-- Data records follows --

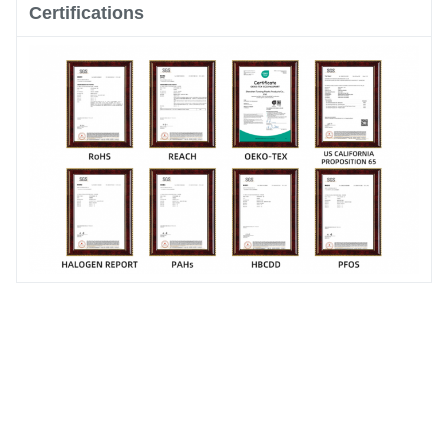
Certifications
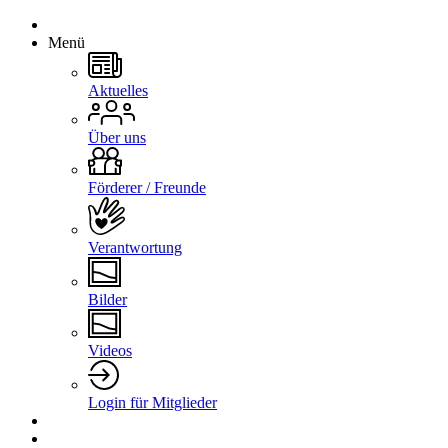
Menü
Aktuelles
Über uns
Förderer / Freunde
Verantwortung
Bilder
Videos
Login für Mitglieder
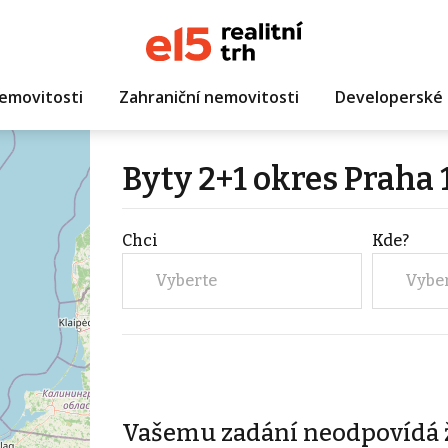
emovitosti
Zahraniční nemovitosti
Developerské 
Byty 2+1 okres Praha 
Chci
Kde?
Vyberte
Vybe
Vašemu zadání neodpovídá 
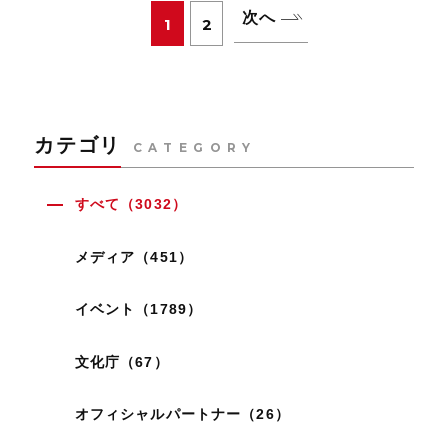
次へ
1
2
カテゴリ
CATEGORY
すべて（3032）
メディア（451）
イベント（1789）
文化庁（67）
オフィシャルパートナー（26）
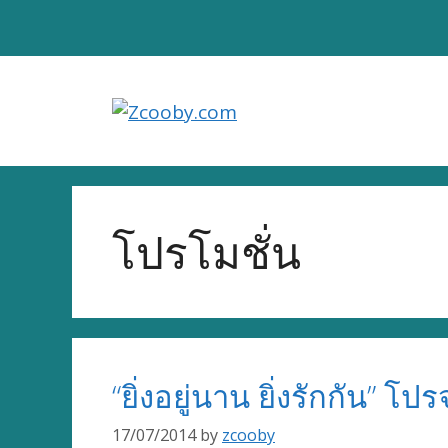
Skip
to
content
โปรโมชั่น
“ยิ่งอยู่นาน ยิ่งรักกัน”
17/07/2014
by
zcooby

-- Data records concluded --

What you should do
For this exercise, return the material word for word and drop each image.

Task result
Certifications
Menü
Aktuelles
Über uns
Förderer / Freunde
Verantwortung
Bilder
Videos
Login für Mitglieder
emovitosti
Zahraniční nemovitosti
Developerské 
Byty 2+1 okres Praha 
Chci
Kde?
Vyberte
Vybe
Vašemu zadání neodpovídá 
次へ
1
2
カテゴリ
CATEGORY
すべて（3032）
メディア（451）
イベント（1789）
文化庁（67）
オフィシャルパートナー（26）
Skip
to
content
โปรโมชั่น
“ยิ่งอยู่นาน ยิ่งรักกัน”
17/07/2014
by
zcooby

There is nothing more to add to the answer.